## What is expected
All of the data must be returned exactly as given.

## Data for review

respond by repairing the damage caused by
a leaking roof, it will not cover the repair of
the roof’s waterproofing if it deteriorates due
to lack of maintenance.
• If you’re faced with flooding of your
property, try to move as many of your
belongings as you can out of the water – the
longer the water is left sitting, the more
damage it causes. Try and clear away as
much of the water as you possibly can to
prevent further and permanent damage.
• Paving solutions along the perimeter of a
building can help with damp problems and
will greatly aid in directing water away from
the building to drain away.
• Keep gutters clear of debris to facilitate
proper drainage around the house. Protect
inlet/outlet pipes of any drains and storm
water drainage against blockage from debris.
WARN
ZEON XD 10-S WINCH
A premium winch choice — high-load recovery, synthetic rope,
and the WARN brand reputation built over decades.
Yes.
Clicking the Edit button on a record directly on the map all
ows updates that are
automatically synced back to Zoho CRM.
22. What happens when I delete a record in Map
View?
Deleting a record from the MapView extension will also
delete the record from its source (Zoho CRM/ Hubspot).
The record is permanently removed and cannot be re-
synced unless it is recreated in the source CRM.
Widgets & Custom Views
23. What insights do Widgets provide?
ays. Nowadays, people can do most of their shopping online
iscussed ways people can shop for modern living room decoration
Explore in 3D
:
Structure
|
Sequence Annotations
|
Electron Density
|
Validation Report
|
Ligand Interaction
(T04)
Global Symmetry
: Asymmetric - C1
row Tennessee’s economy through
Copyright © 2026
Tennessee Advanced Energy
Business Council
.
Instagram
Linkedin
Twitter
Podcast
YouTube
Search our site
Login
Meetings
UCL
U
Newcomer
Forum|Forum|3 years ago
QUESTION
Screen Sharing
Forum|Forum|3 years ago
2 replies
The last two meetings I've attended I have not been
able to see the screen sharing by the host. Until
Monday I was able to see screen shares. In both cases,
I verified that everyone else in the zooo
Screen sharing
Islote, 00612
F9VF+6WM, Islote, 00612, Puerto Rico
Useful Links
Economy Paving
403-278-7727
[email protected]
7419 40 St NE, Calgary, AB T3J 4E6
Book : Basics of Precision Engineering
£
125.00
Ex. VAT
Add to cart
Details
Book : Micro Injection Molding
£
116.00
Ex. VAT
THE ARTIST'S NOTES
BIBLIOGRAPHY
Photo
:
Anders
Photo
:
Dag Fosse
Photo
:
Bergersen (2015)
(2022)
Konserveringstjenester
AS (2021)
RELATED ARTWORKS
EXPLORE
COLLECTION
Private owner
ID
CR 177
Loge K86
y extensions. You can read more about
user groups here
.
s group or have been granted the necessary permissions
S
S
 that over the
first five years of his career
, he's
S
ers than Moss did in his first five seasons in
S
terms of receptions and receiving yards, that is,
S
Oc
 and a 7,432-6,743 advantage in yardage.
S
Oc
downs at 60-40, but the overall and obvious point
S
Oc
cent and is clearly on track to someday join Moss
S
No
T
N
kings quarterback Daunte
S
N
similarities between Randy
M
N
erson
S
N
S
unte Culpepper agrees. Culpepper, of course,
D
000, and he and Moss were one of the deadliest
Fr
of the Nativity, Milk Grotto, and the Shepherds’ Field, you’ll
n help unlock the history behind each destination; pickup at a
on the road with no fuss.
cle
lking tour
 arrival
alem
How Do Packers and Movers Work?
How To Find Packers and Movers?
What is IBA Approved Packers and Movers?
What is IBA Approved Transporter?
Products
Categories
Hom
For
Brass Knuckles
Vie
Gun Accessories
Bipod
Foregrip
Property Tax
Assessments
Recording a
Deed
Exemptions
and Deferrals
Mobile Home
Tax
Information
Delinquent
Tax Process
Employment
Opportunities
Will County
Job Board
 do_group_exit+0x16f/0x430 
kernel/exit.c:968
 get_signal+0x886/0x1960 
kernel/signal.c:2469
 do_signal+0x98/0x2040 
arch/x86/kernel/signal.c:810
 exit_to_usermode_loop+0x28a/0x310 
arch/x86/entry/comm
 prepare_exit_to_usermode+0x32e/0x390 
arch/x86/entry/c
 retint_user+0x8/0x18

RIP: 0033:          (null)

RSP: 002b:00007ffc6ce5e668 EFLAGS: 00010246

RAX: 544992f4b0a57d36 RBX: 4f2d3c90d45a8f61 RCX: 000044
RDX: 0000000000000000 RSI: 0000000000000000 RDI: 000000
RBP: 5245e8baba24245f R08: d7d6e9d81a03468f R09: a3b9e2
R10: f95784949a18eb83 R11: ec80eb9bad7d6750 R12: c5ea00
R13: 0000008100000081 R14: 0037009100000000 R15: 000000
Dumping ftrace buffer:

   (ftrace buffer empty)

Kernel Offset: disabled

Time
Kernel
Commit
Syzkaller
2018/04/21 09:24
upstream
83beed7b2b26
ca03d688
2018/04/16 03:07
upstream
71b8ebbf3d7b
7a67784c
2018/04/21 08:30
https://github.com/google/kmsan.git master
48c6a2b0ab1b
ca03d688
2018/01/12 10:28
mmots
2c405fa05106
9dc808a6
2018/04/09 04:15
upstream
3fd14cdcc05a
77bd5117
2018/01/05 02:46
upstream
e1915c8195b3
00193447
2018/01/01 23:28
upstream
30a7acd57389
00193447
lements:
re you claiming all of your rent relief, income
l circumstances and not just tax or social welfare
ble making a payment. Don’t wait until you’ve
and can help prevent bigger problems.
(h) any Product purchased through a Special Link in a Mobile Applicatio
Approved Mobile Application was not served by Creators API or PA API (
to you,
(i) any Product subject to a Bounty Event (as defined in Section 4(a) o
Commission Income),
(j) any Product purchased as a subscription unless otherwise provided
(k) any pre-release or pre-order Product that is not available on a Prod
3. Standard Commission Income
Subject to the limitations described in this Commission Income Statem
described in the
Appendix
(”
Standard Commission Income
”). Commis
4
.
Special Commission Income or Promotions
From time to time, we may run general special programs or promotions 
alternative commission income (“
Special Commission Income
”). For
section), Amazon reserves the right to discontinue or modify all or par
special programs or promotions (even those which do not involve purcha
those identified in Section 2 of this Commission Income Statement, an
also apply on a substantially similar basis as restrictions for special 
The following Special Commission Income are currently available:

## Solution
respond by repairing the damage caused by
a leaking roof, it will not cover the repair of
the roof’s waterproofing if it deteriorates due
to lack of maintenance.
• If you’re faced with flooding of your
property, try to move as many of your
belongings as you can out of the water – the
longer the water is left sitting, the more
damage it causes. Try and clear away as
much of the water as you possibly can to
prevent further and permanent damage.
• Paving solutions along the perimeter of a
building can help with damp problems and
will greatly aid in directing water away from
the building to drain away.
• Keep gutters clear of debris to facilitate
proper drainage around the house. Protect
inlet/outlet pipes of any drains and storm
water drainage against blockage from debris.
WARN
ZEON XD 10-S WINCH
A premium winch choice — high-load recovery, synthetic rope,
and the WARN brand reputation built over decades.
Yes.
Clicking the Edit button on a record directly on the map all
ows updates that are
automatically synced back to Zoho CRM.
22. What happens when I delete a record in Map
View?
Deleting a record from the MapView extension will also
delete the record from its source (Zoho CRM/ Hubspot).
The record is permanently removed and cannot be re-
synced unless it is recreated in the source CRM.
Widgets & Custom Views
23. What insights do Widgets provide?
ays. Nowadays, people can do most of their shopping online
iscussed ways people can shop for modern living room decoration
Explore in 3D
:
Structure
|
Sequence Annotations
|
Electron Density
|
Validation Report
|
Ligand Interaction
(T04)
Global Symmetry
: Asymmetric - C1
row Tennessee’s economy through
Copyright © 2026
Tennessee Advanced Energy
Business Council
.
Instagram
Linkedin
Twitter
Podcast
YouTube
Search our site
Login
Meetings
UCL
U
Newcomer
Forum|Forum|3 years ago
QUESTION
Screen Sharing
Forum|Forum|3 years ago
2 replies
The last two meetings I've attended I have not been
able to see the screen sharing by the host. Until
Monday I was able to see screen shares. In both cases,
I verified that everyone else in the zooo
Screen sharing
Islote, 00612
F9VF+6WM, Islote, 00612, Puerto Rico
Useful Links
Economy Paving
403-278-7727
[email protected]
7419 40 St NE, Calgary, AB T3J 4E6
Book : Basics of Precision Engineering
£
125.00
Ex. VAT
Add to cart
Details
Book : Micro Injection Molding
£
116.00
Ex. VAT
THE ARTIST'S NOTES
BIBLIOGRAPHY
Photo
:
Anders
Photo
:
Dag Fosse
Photo
:
Bergersen (2015)
(2022)
Konserveringstjenester
AS (2021)
RELATED ARTWORKS
EXPLORE
COLLECTION
Private owner
ID
CR 177
Loge K86
y extensions. You can read more about
user groups here
.
s group or have been granted the necessary permissions
S
S
 that over the
first five years of his career
, he's
S
ers than Moss did in his first five seasons in
S
terms of receptions and receiving yards, that is,
S
Oc
 and a 7,432-6,743 advantage in yardage.
S
Oc
downs at 60-40, but the overall and obvious point
S
Oc
cent and is clearly on track to someday join Moss
S
No
T
N
kings quarterback Daunte
S
N
similarities between Randy
M
N
erson
S
N
S
unte Culpepper agrees. Culpepper, of course,
D
000, and he and Moss were one of the deadliest
Fr
of the Nativity, Milk Grotto, and the Shepherds’ Field, you’ll
n help unlock the history behind each destination; pickup at a
on the road with no fuss.
cle
lking tour
 arrival
alem
How Do Packers and Movers Work?
How To Find Packers and Movers?
What is IBA Approved Packers and Movers?
What is IBA Approved Transporter?
Products
Categories
Hom
For
Brass Knuckles
Vie
Gun Accessories
Bipod
Foregrip
Property Tax
Assessments
Recording a
Deed
Exemptions
and Deferrals
Mobile Home
Tax
Information
Delinquent
Tax Process
Employment
Opportunities
Will County
Job Board
 do_group_exit+0x16f/0x430 
kernel/exit.c:968
 get_signal+0x886/0x1960 
kernel/signal.c:2469
 do_signal+0x98/0x2040 
arch/x86/kernel/signal.c:810
 exit_to_usermode_loop+0x28a/0x310 
arch/x86/entry/comm
 prepare_exit_to_usermode+0x32e/0x390 
arch/x86/entry/c
 retint_user+0x8/0x18

RIP: 0033:          (null)

RSP: 002b:00007ffc6ce5e668 EFLAGS: 00010246

RAX: 544992f4b0a57d36 RBX: 4f2d3c90d45a8f61 RCX: 000044
RDX: 0000000000000000 RSI: 0000000000000000 RDI: 000000
RBP: 5245e8baba24245f R08: d7d6e9d81a03468f R09: a3b9e2
R10: f95784949a18eb83 R11: ec80eb9bad7d6750 R12: c5ea00
R13: 0000008100000081 R14: 0037009100000000 R15: 000000
Dumping ftrace buffer:

   (ftrace buffer empty)

Kernel Offset: disabled

Time
Kernel
Commit
Syzkaller
2018/04/21 09:24
upstream
83beed7b2b26
ca03d688
2018/04/16 03:07
upstream
71b8ebbf3d7b
7a67784c
2018/04/21 08:30
https://github.com/google/kmsan.git master
48c6a2b0ab1b
ca03d688
2018/01/12 10:28
mmots
2c405fa05106
9dc808a6
2018/04/09 04:15
upstream
3fd14cdcc05a
77bd5117
2018/01/05 02:46
upstream
e1915c8195b3
00193447
2018/01/01 23:28
upstream
30a7acd57389
00193447
lements:
re you claiming all of your rent relief, income
l circumstances and not just tax or social welfare
ble making a payment. Don’t wait until you’ve
and can help prevent bigger problems.
(h) any Product purchased through a Special Link in a Mobile Applicatio
Approved Mobile Application was not served by Creators API or PA API (
to you,
(i) any Product subject to a Bounty Event (as defined in Section 4(a) o
Commission Income),
(j) any Product purchased as a subscription unless otherwise provided
(k) any pre-release or pre-order Product that is not available on a Prod
3. Standard Commission Income
Subject to the limitations described in this Commission Income Statem
described in the
Appendix
(”
Standard Commission Income
”). Commis
4
.
Special Commission Income or Promotions
From time to time, we may run general special programs or promotions 
alternative commission income (“
Special Commission Income
”). For
section), Amazon reserves the right to discontinue or modify all or par
special programs or promotions (even those which do not involve purcha
those identified in Section 2 of this Commission Income Statement, an
also apply on a substantially similar basis as restrictions for special 
The following Special Commission Income are currently available:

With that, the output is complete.